* **TASK INSTRUCTIONS**
Please read the text below on location and duration. In the absence of what two things, clearly related to the charitable purpose, could compliance with the statutory requirement not be verified at the time of application?
Segment Start: DOCUMENT TEXT
Location and Duration

    Not least, the commenting organization was concerned by paragraph 
(c)(2)(iii) which requires that the letter requesting the fee waiver 
specify the location in which the alien(s) will be providing charitable 
services. Many religious organizations have widespread service 
locations and the commenter suggested that the sponsoring agency should 
determine when or where the alien(s) would be performing the charitable 
acts. The regulation merely requires that determination to have been 
made and stated in the application.
    The Department must interpret the law, with respect to the issuance 
or refusal of visas, with due respect not only to the letter and intent 
of the provision but also to the practicalities involved. These 
practicalities include both placing the least burdensome impact 
possible on the beneficiary and providing the most effective, least 
bureaucratic methods to ensure that the law not be abused.
    The Department does not believe that this particular commenting 
organization would take advantage of any loosening of the regulatory 
language. Nonetheless, experience dictates that attempted fraud and 
misrepresentation are and always have been rampant with respect to 
entry into the United States. The statute in this case is clear: 
``Subject to such criteria as the Secretary of State may prescribe, * * 
* for any alien coming to the United States primarily for, or in 
activities related to, a charitable purpose involving health or nursing 
care, the provision of food or housing, job training, or any other 
similar direct service or assistance to poor or otherwise needy 
individuals * * *'' (emphasis supplied). The regulation set forth on 
May 1 requires only the assertion of verifiable data regarding the 
specific charitable purpose for which the alien intends to enter the 
United States as a nonimmigrant. In the absence of both a location and 
a proposed duration of stay which are clearly related to the charitable 
purpose for which the alien seeks to enter, compliance with the 
statutory requirement could not be verified at the time of application.
Segment End: DOCUMENT TEXT
Segment Start: SOURCE DATA
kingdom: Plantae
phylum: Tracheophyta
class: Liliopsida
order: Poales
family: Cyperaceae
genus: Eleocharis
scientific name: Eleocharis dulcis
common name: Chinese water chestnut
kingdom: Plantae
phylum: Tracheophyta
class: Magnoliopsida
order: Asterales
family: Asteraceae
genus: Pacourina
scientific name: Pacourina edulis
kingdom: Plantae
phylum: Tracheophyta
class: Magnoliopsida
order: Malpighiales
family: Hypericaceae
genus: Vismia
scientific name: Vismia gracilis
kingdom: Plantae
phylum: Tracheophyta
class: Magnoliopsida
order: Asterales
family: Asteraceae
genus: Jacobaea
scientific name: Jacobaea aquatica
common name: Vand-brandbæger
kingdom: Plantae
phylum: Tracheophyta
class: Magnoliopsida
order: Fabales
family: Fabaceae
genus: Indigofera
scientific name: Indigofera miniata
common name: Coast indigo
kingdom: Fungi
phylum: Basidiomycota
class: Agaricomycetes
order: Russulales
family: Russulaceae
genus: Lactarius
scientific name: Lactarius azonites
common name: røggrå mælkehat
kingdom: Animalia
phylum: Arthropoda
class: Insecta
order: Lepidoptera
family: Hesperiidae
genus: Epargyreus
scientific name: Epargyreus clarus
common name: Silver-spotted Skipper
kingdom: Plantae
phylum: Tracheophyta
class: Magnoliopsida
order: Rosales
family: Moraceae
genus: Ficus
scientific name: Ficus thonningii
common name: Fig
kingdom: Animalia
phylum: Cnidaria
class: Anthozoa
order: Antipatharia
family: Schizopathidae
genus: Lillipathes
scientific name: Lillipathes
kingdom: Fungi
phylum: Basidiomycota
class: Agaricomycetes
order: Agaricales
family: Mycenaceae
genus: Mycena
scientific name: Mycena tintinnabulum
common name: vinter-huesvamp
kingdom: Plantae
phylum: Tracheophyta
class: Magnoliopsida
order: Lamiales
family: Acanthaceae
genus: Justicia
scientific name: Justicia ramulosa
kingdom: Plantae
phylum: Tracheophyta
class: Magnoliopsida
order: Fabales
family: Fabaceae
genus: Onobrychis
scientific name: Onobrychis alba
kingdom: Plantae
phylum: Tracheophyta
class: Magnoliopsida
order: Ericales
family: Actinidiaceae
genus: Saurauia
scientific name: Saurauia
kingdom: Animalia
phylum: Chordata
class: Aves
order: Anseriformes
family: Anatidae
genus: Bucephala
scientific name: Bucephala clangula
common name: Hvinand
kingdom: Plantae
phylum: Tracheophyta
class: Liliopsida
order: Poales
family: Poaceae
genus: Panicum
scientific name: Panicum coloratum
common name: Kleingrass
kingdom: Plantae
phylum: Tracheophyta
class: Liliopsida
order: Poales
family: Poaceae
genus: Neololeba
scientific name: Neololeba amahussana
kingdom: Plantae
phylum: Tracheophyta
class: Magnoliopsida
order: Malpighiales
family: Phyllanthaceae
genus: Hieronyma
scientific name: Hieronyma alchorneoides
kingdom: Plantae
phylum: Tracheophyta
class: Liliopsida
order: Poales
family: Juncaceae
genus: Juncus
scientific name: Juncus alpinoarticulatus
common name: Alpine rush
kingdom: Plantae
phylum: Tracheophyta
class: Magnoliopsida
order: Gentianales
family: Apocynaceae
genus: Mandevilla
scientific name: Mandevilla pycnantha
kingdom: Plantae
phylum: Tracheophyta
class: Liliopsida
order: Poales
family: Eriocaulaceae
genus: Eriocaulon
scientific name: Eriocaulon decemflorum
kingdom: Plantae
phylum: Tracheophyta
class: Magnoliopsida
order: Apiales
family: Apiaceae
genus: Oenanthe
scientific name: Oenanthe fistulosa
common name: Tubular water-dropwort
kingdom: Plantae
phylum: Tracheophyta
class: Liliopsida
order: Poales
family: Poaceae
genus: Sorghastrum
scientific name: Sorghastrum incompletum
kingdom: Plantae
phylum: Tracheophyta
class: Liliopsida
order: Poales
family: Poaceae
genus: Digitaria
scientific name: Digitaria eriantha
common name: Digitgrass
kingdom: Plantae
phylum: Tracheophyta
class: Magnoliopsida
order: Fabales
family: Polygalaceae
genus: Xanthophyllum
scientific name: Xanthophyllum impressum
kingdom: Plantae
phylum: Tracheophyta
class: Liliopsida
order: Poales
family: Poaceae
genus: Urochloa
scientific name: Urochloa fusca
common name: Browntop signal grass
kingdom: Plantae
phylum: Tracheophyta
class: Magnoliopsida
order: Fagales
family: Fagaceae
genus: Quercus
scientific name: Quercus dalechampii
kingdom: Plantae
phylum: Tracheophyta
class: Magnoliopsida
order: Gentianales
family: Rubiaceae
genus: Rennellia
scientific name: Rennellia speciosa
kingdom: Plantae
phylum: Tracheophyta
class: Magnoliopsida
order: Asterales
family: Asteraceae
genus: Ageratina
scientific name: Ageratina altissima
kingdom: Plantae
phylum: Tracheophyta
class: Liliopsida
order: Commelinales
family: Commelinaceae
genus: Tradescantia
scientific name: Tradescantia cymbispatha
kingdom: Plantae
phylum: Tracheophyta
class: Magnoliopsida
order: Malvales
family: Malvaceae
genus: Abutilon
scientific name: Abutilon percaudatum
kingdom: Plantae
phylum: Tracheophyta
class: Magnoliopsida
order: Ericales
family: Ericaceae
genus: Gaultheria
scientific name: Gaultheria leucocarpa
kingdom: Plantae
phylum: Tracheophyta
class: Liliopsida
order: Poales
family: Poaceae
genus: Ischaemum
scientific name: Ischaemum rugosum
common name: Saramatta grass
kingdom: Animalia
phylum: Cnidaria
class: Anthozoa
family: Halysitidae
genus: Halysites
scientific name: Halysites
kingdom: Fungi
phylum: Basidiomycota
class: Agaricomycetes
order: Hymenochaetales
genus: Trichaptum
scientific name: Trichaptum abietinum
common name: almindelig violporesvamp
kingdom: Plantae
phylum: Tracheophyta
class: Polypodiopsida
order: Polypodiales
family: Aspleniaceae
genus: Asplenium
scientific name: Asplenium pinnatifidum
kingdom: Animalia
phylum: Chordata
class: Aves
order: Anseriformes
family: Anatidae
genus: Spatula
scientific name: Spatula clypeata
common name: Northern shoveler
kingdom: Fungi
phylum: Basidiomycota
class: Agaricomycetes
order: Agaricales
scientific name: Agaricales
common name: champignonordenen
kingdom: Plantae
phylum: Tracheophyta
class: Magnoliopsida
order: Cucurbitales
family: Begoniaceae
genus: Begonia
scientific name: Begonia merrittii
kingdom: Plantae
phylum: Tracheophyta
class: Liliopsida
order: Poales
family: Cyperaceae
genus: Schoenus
Segment End: SOURCE DATA
* **ANSWER SECTION**
A location and a proposed duration of stay.